Work required —
Go through the listing and transcribe each line exactly.

*** Exercise materials ***

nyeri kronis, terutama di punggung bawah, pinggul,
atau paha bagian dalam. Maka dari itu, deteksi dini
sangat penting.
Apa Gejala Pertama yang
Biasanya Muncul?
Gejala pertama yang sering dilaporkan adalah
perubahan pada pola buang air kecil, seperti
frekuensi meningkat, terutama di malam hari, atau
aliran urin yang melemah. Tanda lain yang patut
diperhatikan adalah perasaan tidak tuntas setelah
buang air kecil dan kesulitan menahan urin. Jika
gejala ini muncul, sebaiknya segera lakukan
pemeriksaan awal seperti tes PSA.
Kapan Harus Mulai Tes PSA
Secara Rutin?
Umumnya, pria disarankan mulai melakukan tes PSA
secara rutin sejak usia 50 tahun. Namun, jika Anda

*** End of Exercise materials ***

Answer area —
nyeri kronis, terutama di punggung bawah, pinggul,
atau paha bagian dalam. Maka dari itu, deteksi dini
sangat penting.
Apa Gejala Pertama yang
Biasanya Muncul?
Gejala pertama yang sering dilaporkan adalah
perubahan pada pola buang air kecil, seperti
frekuensi meningkat, terutama di malam hari, atau
aliran urin yang melemah. Tanda lain yang patut
diperhatikan adalah perasaan tidak tuntas setelah
buang air kecil dan kesulitan menahan urin. Jika
gejala ini muncul, sebaiknya segera lakukan
pemeriksaan awal seperti tes PSA.
Kapan Harus Mulai Tes PSA
Secara Rutin?
Umumnya, pria disarankan mulai melakukan tes PSA
secara rutin sejak usia 50 tahun. Namun, jika Anda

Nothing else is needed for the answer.